Exercise details ->
Among the lines of the records, find all that carry the word "BATT" and copy them.

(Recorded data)
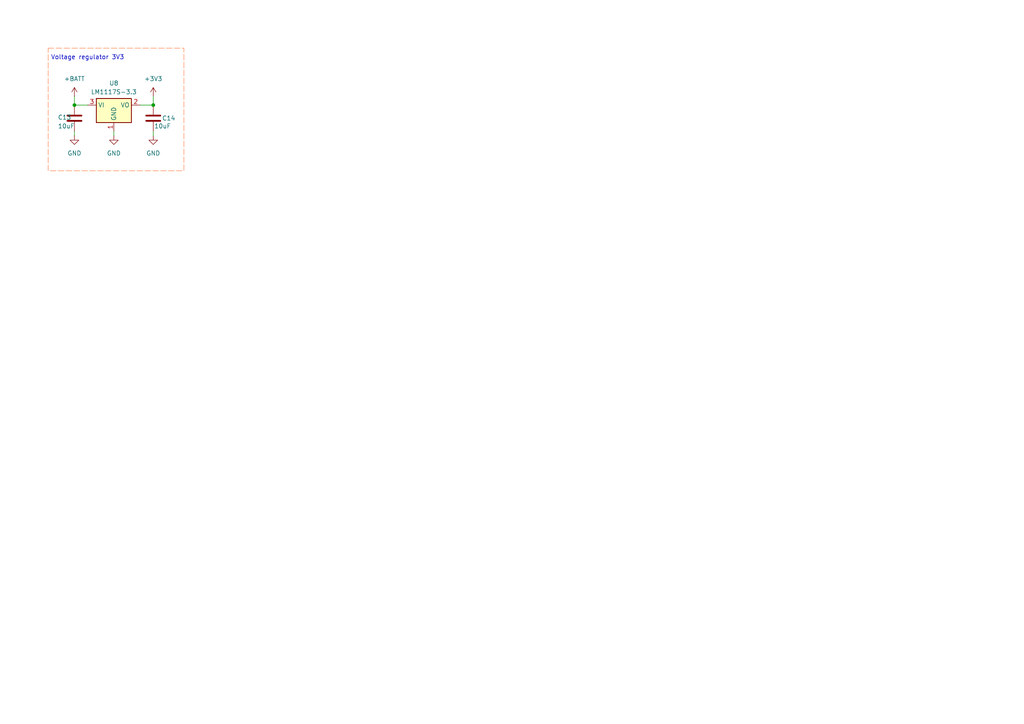
<source format=kicad_sch>
(kicad_sch
	(version 20231120)
	(generator "eeschema")
	(generator_version "8.0")
	(uuid "1ed5ac3d-a2a9-496d-8697-d9c03b30aff6")
	(paper "A4")
	
	(junction
		(at 21.59 30.48)
		(diameter 0)
		(color 0 0 0 0)
		(uuid "15eab5ba-5e17-4a32-99ae-589474bf0e8b")
	)
	(junction
		(at 44.45 30.48)
		(diameter 0)
		(color 0 0 0 0)
		(uuid "9d27e69b-1b66-4fb0-b760-032e586b6d97")
	)
	(wire
		(pts
			(xy 21.59 27.94) (xy 21.59 30.48)
		)
		(stroke
			(width 0)
			(type default)
		)
		(uuid "68dfc2e2-7cf0-4126-8469-4b8a1962bce0")
	)
	(wire
		(pts
			(xy 21.59 38.1) (xy 21.59 39.37)
		)
		(stroke
			(width 0)
			(type default)
		)
		(uuid "759d04a5-4b3c-4bb8-b5bd-ffc87e1697ec")
	)
	(wire
		(pts
			(xy 44.45 27.94) (xy 44.45 30.48)
		)
		(stroke
			(width 0)
			(type default)
		)
		(uuid "9734a916-373d-4cb5-aff5-7bfe26a06a1a")
	)
	(wire
		(pts
			(xy 44.45 38.1) (xy 44.45 39.37)
		)
		(stroke
			(width 0)
			(type default)
		)
		(uuid "99486f87-9a17-45b6-8cac-d0e7b5951bbd")
	)
	(wire
		(pts
			(xy 21.59 30.48) (xy 25.4 30.48)
		)
		(stroke
			(width 0)
			(type default)
		)
		(uuid "bc76b5a7-e97b-443f-8ba6-2228bee449dc")
	)
	(wire
		(pts
			(xy 33.02 38.1) (xy 33.02 39.37)
		)
		(stroke
			(width 0)
			(type default)
		)
		(uuid "bfdb8ec6-1514-40b5-ac96-fdab6a205b8e")
	)
	(wire
		(pts
			(xy 40.64 30.48) (xy 44.45 30.48)
		)
		(stroke
			(width 0)
			(type default)
		)
		(uuid "f03e8aec-135e-4fcc-adea-9e1b5bcc2ab9")
	)
	(rectangle
		(start 13.97 13.97)
		(end 53.34 49.53)
		(stroke
			(width 0)
			(type dash)
			(color 255 133 81 1)
		)
		(fill
			(type none)
		)
		(uuid cda570d2-73f2-48ef-93e3-4bd4fe78d373)
	)
	(text "Voltage regulator 3V3\n\n\n"
		(exclude_from_sim no)
		(at 25.4 18.796 0)
		(effects
			(font
				(size 1.27 1.27)
			)
		)
		(uuid "17198f4c-583d-478d-bec1-4981db0d54b8")
	)
	(symbol
		(lib_id "Regulator_Linear:LM1117S-3.3")
		(at 33.02 30.48 0)
		(unit 1)
		(exclude_from_sim no)
		(in_bom yes)
		(on_board yes)
		(dnp no)
		(fields_autoplaced yes)
		(uuid "350dc76c-789e-4c41-98c4-574e494eca50")
		(property "Reference" "U8"
			(at 33.02 24.13 0)
			(effects
				(font
					(size 1.27 1.27)
				)
			)
		)
		(property "Value" "LM1117S-3.3"
			(at 33.02 26.67 0)
			(effects
				(font
					(size 1.27 1.27)
				)
			)
		)
		(property "Footprint" "Package_TO_SOT_SMD:TO-263-3_TabPin2"
			(at 33.02 30.48 0)
			(effects
				(font
					(size 1.27 1.27)
				)
				(hide yes)
			)
		)
		(property "Datasheet" "http://www.ti.com/lit/ds/symlink/lm1117.pdf"
			(at 33.02 30.48 0)
			(effects
				(font
					(size 1.27 1.27)
				)
				(hide yes)
			)
		)
		(property "Description" "800mA Low-Dropout Linear Regulator, 3.3V fixed output, TO-263"
			(at 33.02 30.48 0)
			(effects
				(font
					(size 1.27 1.27)
				)
				(hide yes)
			)
		)
		(pin "1"
			(uuid "c49f5400-1a30-47a8-b269-4e860d60d371")
		)
		(pin "3"
			(uuid "174ba1a1-befb-40e7-a314-0846f926b65e")
		)
		(pin "2"
			(uuid "b9f08a37-001e-41f5-99c2-8e3ad2e150dc")
		)
		(instances
			(project "minisumo_pcb"
				(path "/7b99a4ad-c15f-48f5-acdf-b2b295c8ee3b/e56e1d8d-7ce8-4755-ae82-c5d61cd21379"
					(reference "U8")
					(unit 1)
				)
			)
		)
	)
	(symbol
		(lib_id "power:+BATT")
		(at 21.59 27.94 0)
		(unit 1)
		(exclude_from_sim no)
		(in_bom yes)
		(on_board yes)
		(dnp no)
		(fields_autoplaced yes)
		(uuid "7c675e3c-33dc-44f6-94d3-e8f897f5556b")
		(property "Reference" "#PWR020"
			(at 21.59 31.75 0)
			(effects
				(font
					(size 1.27 1.27)
				)
				(hide yes)
			)
		)
		(property "Value" "+BATT"
			(at 21.59 22.86 0)
			(effects
				(font
					(size 1.27 1.27)
				)
			)
		)
		(property "Footprint" ""
			(at 21.59 27.94 0)
			(effects
				(font
					(size 1.27 1.27)
				)
				(hide yes)
			)
		)
		(property "Datasheet" ""
			(at 21.59 27.94 0)
			(effects
				(font
					(size 1.27 1.27)
				)
				(hide yes)
			)
		)
		(property "Description" "Power symbol creates a global label with name \"+BATT\""
			(at 21.59 27.94 0)
			(effects
				(font
					(size 1.27 1.27)
				)
				(hide yes)
			)
		)
		(pin "1"
			(uuid "925015a1-b309-4469-af9c-2b92441538a9")
		)
		(instances
			(project "minisumo_pcb"
				(path "/7b99a4ad-c15f-48f5-acdf-b2b295c8ee3b/e56e1d8d-7ce8-4755-ae82-c5d61cd21379"
					(reference "#PWR020")
					(unit 1)
				)
			)
		)
	)
	(symbol
		(lib_id "Device:C")
		(at 21.59 34.29 0)
		(unit 1)
		(exclude_from_sim no)
		(in_bom yes)
		(on_board yes)
		(dnp no)
		(uuid "9f4bdd1c-5871-4d1c-9fb1-d1eb89f992bd")
		(property "Reference" "C13"
			(at 16.764 34.036 0)
			(effects
				(font
					(size 1.27 1.27)
				)
				(justify left)
			)
		)
		(property "Value" "10uF"
			(at 16.764 36.576 0)
			(effects
				(font
					(size 1.27 1.27)
				)
				(justify left)
			)
		)
		(property "Footprint" ""
			(at 22.5552 38.1 0)
			(effects
				(font
					(size 1.27 1.27)
				)
				(hide yes)
			)
		)
		(property "Datasheet" "~"
			(at 21.59 34.29 0)
			(effects
				(font
					(size 1.27 1.27)
				)
				(hide yes)
			)
		)
		(property "Description" "Unpolarized capacitor"
			(at 21.59 34.29 0)
			(effects
				(font
					(size 1.27 1.27)
				)
				(hide yes)
			)
		)
		(pin "1"
			(uuid "7a1e88ec-a8fb-4dfd-ae1a-ad60b79ba990")
		)
		(pin "2"
			(uuid "d792b624-49b8-4e93-bd79-c44f7a04de03")
		)
		(instances
			(project "minisumo_pcb"
				(path "/7b99a4ad-c15f-48f5-acdf-b2b295c8ee3b/e56e1d8d-7ce8-4755-ae82-c5d61cd21379"
					(reference "C13")
					(unit 1)
				)
			)
		)
	)
	(symbol
		(lib_id "power:GND")
		(at 21.59 39.37 0)
		(unit 1)
		(exclude_from_sim no)
		(in_bom yes)
		(on_board yes)
		(dnp no)
		(fields_autoplaced yes)
		(uuid "b0fb9742-dc82-4a0e-a8dd-614df83cf572")
		(property "Reference" "#PWR021"
			(at 21.59 45.72 0)
			(effects
				(font
					(size 1.27 1.27)
				)
				(hide yes)
			)
		)
		(property "Value" "GND"
			(at 21.59 44.45 0)
			(effects
				(font
					(size 1.27 1.27)
				)
			)
		)
		(property "Footprint" ""
			(at 21.59 39.37 0)
			(effects
				(font
					(size 1.27 1.27)
				)
				(hide yes)
			)
		)
		(property "Datasheet" ""
			(at 21.59 39.37 0)
			(effects
				(font
					(size 1.27 1.27)
				)
				(hide yes)
			)
		)
		(property "Description" "Power symbol creates a global label with name \"GND\" , ground"
			(at 21.59 39.37 0)
			(effects
				(font
					(size 1.27 1.27)
				)
				(hide yes)
			)
		)
		(pin "1"
			(uuid "569e01ad-9461-4f0f-b62d-943913659608")
		)
		(instances
			(project "minisumo_pcb"
				(path "/7b99a4ad-c15f-48f5-acdf-b2b295c8ee3b/e56e1d8d-7ce8-4755-ae82-c5d61cd21379"
					(reference "#PWR021")
					(unit 1)
				)
			)
		)
	)
	(symbol
		(lib_id "Device:C")
		(at 44.45 34.29 0)
		(unit 1)
		(exclude_from_sim no)
		(in_bom yes)
		(on_board yes)
		(dnp no)
		(uuid "cfb51d12-59ca-4dc5-a604-71312f19227e")
		(property "Reference" "C14"
			(at 46.99 34.29 0)
			(effects
				(font
					(size 1.27 1.27)
				)
				(justify left)
			)
		)
		(property "Value" "10uF"
			(at 44.704 36.576 0)
			(effects
				(font
					(size 1.27 1.27)
				)
				(justify left)
			)
		)
		(property "Footprint" ""
			(at 45.4152 38.1 0)
			(effects
				(font
					(size 1.27 1.27)
				)
				(hide yes)
			)
		)
		(property "Datasheet" "~"
			(at 44.45 34.29 0)
			(effects
				(font
					(size 1.27 1.27)
				)
				(hide yes)
			)
		)
		(property "Description" "Unpolarized capacitor"
			(at 44.45 34.29 0)
			(effects
				(font
					(size 1.27 1.27)
				)
				(hide yes)
			)
		)
		(pin "1"
			(uuid "22f5085a-0274-4142-9c93-2513ccbb0a52")
		)
		(pin "2"
			(uuid "318b0477-abc7-482a-ba9c-0d33ef4fec17")
		)
		(instances
			(project "minisumo_pcb"
				(path "/7b99a4ad-c15f-48f5-acdf-b2b295c8ee3b/e56e1d8d-7ce8-4755-ae82-c5d61cd21379"
					(reference "C14")
					(unit 1)
				)
			)
		)
	)
	(symbol
		(lib_id "power:GND")
		(at 44.45 39.37 0)
		(unit 1)
		(exclude_from_sim no)
		(in_bom yes)
		(on_board yes)
		(dnp no)
		(fields_autoplaced yes)
		(uuid "dacbd85d-28ad-4e78-aa69-37152296b0dc")
		(property "Reference" "#PWR024"
			(at 44.45 45.72 0)
			(effects
				(font
					(size 1.27 1.27)
				)
				(hide yes)
			)
		)
		(property "Value" "GND"
			(at 44.45 44.45 0)
			(effects
				(font
					(size 1.27 1.27)
				)
			)
		)
		(property "Footprint" ""
			(at 44.45 39.37 0)
			(effects
				(font
					(size 1.27 1.27)
				)
				(hide yes)
			)
		)
		(property "Datasheet" ""
			(at 44.45 39.37 0)
			(effects
				(font
					(size 1.27 1.27)
				)
				(hide yes)
			)
		)
		(property "Description" "Power symbol creates a global label with name \"GND\" , ground"
			(at 44.45 39.37 0)
			(effects
				(font
					(size 1.27 1.27)
				)
				(hide yes)
			)
		)
		(pin "1"
			(uuid "e690787c-4e53-46bd-a21f-2a1abf8abaad")
		)
		(instances
			(project "minisumo_pcb"
				(path "/7b99a4ad-c15f-48f5-acdf-b2b295c8ee3b/e56e1d8d-7ce8-4755-ae82-c5d61cd21379"
					(reference "#PWR024")
					(unit 1)
				)
			)
		)
	)
	(symbol
		(lib_id "power:GND")
		(at 33.02 39.37 0)
		(unit 1)
		(exclude_from_sim no)
		(in_bom yes)
		(on_board yes)
		(dnp no)
		(fields_autoplaced yes)
		(uuid "e82cf642-0fea-4c8b-9f21-b52850cd6c08")
		(property "Reference" "#PWR022"
			(at 33.02 45.72 0)
			(effects
				(font
					(size 1.27 1.27)
				)
				(hide yes)
			)
		)
		(property "Value" "GND"
			(at 33.02 44.45 0)
			(effects
				(font
					(size 1.27 1.27)
				)
			)
		)
		(property "Footprint" ""
			(at 33.02 39.37 0)
			(effects
				(font
					(size 1.27 1.27)
				)
				(hide yes)
			)
		)
		(property "Datasheet" ""
			(at 33.02 39.37 0)
			(effects
				(font
					(size 1.27 1.27)
				)
				(hide yes)
			)
		)
		(property "Description" "Power symbol creates a global label with name \"GND\" , ground"
			(at 33.02 39.37 0)
			(effects
				(font
					(size 1.27 1.27)
				)
				(hide yes)
			)
		)
		(pin "1"
			(uuid "627f28ec-d10d-4f05-90a2-3c882f882048")
		)
		(instances
			(project "minisumo_pcb"
				(path "/7b99a4ad-c15f-48f5-acdf-b2b295c8ee3b/e56e1d8d-7ce8-4755-ae82-c5d61cd21379"
					(reference "#PWR022")
					(unit 1)
				)
			)
		)
	)
	(symbol
		(lib_id "power:+5V")
		(at 44.45 27.94 0)
		(unit 1)
		(exclude_from_sim no)
		(in_bom yes)
		(on_board yes)
		(dnp no)
		(fields_autoplaced yes)
		(uuid "e8600a6b-002e-4adc-8a42-f761a63736d8")
		(property "Reference" "#PWR023"
			(at 44.45 31.75 0)
			(effects
				(font
					(size 1.27 1.27)
				)
				(hide yes)
			)
		)
		(property "Value" "+3V3"
			(at 44.45 22.86 0)
			(effects
				(font
					(size 1.27 1.27)
				)
			)
		)
		(property "Footprint" ""
			(at 44.45 27.94 0)
			(effects
				(font
					(size 1.27 1.27)
				)
				(hide yes)
			)
		)
		(property "Datasheet" ""
			(at 44.45 27.94 0)
			(effects
				(font
					(size 1.27 1.27)
				)
				(hide yes)
			)
		)
		(property "Description" "Power symbol creates a global label with name \"+5V\""
			(at 44.45 27.94 0)
			(effects
				(font
					(size 1.27 1.27)
				)
				(hide yes)
			)
		)
		(pin "1"
			(uuid "f5aa544c-40c5-46bf-8d71-6c9602d9c7d2")
		)
		(instances
			(project "minisumo_pcb"
				(path "/7b99a4ad-c15f-48f5-acdf-b2b295c8ee3b/e56e1d8d-7ce8-4755-ae82-c5d61cd21379"
					(reference "#PWR023")
					(unit 1)
				)
			)
		)
	)
)
</source>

Answer to the exercise ->
		(lib_id "power:+BATT")
		(property "Value" "+BATT"
		(property "Description" "Power symbol creates a global label with name \"+BATT\""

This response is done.